The Duke raged like a tortured animal. Faux hugged her knees and watched, with her pupils dilating.
"Man, you're such a good actor," she whispered.
"What? It hurts! It hurts!" he grunted as he struggled through the agony.
"Undeads lack a survival instinct, so they don't care about injuries. You're a nosferatu, anyway, they'll grow back. It's a nice try."
The Duke's seizing subsided, and he locked eyes with her.
"You had me going!" she said, "I even got turned on a little. When you changed from an uptight nobleman to an aggressor, that was so good! That empty threat ruined it. I came here by myself, so a mid-level monster is a joke to me. Where did you even get the [Hold Door] spell?"
"I traded for it."
"You planned this?" Faux screeched with joy. When her pleasure passed, she stood up, "Still, this is the only ending. Most monsters are sexless, so I'm guessing you're a eunuch, right?"
The Duke of the Rotting Garden confirmed her question with silence.
"A damn waste," she complained, "What was the plan, anyway?"
"Trading satisfaction for satisfaction," he said, "Your itch scratched to scratch mine."
"You thought that would be enough?" Faux laughed again, "It goes to show, monsters only know destruction. Wait there for someone to kill you."
The nosferatu curled his lip.
"Hit a nerve, did I? You're just actors. Props! No, you're less than that, you're unrefined resources. Cocky little creature. You managed a foothold in this world but--"
"You smell desperate."
She quieted.
"Ever since I touched you, you reeked of fear. It's pleasant."
"Shut up. Quid pro quo won't work--"
The Duke's statements marched right over her words, and she fell silent again, "You're right. Heroes harvest monsters. You're wrong, however, mistaking our anger as disliking it. Why else do we march in droves to our doom?"

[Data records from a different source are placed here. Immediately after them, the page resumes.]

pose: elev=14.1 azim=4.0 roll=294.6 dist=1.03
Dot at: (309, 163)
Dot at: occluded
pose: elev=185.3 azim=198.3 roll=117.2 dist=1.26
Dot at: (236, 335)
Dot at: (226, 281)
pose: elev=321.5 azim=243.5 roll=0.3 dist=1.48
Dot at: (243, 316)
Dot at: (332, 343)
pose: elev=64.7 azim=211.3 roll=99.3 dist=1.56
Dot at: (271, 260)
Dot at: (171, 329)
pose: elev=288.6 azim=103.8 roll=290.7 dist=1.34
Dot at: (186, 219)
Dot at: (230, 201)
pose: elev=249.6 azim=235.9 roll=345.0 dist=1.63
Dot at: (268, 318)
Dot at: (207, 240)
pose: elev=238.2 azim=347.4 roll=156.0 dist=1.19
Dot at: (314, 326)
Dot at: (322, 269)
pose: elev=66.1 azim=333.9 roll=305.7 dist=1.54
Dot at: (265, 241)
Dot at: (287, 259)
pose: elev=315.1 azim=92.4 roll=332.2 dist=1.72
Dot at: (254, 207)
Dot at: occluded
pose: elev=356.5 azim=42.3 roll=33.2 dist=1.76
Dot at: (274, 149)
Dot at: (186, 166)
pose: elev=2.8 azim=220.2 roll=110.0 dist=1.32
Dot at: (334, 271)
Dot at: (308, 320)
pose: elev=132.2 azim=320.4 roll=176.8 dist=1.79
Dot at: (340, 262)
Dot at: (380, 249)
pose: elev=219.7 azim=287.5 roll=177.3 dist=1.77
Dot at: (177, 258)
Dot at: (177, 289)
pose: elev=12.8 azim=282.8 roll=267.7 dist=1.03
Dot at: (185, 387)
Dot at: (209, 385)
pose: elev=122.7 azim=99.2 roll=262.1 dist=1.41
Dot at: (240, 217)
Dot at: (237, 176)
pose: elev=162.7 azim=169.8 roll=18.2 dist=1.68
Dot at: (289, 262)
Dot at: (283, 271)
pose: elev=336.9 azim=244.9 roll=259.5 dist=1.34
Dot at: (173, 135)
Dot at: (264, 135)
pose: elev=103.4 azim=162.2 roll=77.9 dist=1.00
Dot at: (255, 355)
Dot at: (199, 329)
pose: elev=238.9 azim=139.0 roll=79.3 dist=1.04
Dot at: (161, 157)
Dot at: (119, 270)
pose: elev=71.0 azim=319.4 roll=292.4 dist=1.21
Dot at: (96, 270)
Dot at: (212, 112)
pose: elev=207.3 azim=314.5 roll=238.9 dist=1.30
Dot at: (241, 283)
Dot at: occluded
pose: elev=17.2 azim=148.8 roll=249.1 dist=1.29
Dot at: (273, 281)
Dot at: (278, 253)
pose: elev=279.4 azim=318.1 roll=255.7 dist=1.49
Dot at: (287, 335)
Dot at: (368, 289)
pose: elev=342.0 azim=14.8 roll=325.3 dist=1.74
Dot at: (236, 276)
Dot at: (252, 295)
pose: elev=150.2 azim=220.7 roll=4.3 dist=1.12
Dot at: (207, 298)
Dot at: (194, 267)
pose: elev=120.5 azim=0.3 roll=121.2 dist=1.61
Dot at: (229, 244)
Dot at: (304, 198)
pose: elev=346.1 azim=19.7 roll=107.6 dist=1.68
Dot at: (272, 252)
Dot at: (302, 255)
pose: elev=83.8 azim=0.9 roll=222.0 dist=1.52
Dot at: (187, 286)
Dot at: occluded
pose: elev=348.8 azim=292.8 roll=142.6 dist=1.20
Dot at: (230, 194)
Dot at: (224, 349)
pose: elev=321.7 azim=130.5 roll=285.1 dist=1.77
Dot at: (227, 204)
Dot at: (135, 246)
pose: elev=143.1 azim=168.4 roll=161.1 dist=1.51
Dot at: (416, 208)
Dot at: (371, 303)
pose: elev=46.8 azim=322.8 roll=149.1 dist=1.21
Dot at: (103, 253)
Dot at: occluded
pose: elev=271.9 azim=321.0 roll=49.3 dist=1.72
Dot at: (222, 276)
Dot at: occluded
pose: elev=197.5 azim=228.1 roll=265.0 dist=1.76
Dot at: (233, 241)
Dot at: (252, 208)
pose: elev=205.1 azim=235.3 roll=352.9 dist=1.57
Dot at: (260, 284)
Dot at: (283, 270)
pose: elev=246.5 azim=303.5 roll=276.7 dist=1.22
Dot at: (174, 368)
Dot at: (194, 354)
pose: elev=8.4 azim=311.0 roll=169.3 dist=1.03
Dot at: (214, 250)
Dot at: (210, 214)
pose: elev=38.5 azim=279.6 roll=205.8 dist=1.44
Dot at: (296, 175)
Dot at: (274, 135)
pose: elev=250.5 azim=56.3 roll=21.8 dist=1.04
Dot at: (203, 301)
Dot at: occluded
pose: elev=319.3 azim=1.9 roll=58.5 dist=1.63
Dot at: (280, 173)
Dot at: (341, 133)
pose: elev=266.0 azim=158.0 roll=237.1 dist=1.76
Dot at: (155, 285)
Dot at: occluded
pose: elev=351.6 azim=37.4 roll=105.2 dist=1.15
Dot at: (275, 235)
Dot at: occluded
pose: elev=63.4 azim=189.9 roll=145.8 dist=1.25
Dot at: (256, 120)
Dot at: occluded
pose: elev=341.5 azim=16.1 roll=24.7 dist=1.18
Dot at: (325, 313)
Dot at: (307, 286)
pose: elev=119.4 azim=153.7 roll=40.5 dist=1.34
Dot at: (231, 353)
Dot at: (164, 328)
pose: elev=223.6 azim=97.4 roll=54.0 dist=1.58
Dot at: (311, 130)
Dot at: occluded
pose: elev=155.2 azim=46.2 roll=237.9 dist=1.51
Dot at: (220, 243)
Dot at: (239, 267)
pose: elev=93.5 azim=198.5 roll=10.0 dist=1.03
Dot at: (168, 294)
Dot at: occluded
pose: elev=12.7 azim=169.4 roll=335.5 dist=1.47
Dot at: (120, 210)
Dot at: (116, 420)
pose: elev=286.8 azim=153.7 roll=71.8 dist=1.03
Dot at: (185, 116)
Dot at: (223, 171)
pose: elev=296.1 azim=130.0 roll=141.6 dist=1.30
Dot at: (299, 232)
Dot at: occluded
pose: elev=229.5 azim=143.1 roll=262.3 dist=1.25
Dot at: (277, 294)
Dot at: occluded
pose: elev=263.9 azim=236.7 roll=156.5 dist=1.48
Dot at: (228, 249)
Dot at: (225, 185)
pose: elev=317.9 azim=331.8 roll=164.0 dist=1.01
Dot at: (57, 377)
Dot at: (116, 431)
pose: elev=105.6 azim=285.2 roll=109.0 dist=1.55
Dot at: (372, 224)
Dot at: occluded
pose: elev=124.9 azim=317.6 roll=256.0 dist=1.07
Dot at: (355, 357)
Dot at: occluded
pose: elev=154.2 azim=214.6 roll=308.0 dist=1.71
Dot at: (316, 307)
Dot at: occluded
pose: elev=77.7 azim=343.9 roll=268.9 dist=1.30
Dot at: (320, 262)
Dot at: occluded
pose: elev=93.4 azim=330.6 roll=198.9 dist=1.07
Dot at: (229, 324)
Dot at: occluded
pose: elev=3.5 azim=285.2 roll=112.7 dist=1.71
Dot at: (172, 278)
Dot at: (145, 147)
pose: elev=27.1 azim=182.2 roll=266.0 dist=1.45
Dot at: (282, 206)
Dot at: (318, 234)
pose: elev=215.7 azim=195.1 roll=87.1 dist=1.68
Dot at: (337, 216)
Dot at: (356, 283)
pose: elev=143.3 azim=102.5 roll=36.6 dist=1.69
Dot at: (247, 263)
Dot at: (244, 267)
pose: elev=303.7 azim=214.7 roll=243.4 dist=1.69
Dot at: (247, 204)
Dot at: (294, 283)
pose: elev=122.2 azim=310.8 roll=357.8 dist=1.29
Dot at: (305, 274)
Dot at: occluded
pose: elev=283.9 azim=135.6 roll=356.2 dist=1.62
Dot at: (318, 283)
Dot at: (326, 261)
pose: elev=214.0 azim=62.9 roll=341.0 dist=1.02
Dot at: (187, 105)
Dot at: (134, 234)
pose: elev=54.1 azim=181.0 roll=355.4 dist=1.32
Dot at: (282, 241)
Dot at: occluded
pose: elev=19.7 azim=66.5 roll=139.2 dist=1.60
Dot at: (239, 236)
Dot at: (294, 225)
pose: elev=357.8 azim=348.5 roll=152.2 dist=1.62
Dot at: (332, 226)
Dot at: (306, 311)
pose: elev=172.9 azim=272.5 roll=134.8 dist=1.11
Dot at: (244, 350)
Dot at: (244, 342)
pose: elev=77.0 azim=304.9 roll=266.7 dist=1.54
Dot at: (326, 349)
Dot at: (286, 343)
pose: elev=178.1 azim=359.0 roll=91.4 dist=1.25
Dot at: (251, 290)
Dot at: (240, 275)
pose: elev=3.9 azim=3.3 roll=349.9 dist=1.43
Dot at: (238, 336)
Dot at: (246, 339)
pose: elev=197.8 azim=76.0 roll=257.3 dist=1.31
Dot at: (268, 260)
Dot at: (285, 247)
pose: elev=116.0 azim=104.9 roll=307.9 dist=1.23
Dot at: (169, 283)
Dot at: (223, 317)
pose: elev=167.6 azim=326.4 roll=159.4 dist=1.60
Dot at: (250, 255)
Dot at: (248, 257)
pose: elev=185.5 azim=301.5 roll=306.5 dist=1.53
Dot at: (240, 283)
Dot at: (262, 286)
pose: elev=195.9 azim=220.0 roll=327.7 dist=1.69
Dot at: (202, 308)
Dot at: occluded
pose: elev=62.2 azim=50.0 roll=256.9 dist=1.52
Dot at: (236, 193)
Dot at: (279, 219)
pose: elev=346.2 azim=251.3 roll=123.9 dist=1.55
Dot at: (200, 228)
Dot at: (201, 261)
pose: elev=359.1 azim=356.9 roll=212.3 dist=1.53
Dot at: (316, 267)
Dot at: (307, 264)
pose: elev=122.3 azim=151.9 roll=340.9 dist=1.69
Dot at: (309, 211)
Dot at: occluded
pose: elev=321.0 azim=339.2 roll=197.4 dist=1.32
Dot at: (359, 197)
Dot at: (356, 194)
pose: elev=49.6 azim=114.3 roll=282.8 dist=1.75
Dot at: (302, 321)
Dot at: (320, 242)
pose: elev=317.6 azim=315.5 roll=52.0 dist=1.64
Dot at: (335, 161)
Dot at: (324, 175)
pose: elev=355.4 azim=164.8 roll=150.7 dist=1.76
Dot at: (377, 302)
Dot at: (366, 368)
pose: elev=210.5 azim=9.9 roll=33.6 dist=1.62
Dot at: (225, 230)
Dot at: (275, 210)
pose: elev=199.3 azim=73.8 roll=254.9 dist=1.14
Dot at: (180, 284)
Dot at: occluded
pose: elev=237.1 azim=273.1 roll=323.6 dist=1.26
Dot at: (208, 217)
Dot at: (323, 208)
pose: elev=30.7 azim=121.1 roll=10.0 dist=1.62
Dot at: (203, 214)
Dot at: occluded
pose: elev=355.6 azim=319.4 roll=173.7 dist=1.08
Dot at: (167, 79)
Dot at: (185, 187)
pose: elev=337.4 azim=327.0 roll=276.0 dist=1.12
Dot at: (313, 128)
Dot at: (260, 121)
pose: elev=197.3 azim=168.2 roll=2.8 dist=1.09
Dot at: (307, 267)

"Shut up. Who else was involved in the summoning?!"
"Our deaths carry a greater meaning. But a hero's death? What meaning is there in that? Every chance we have to kill a hero is a celebration of chaos! We overturn the order!"
"I said, shut up!"
"So you, deviant hero, when you react so strongly to a weak monster such as I, I can't help but wonder how many times you have died? Who is this newcomer to you? You pretend so hard to be one of us. No, instead I should ask, what will he do to you--"
"Shut your fucking mouth!"
Faux's boot crushed the Duke's skull. He gargled through a mangled mouth, and it carried the rhythm of laughter.
She screamed to drown him out, "[Greater Heal]! [Greater Heal]! [Greater Heal]!"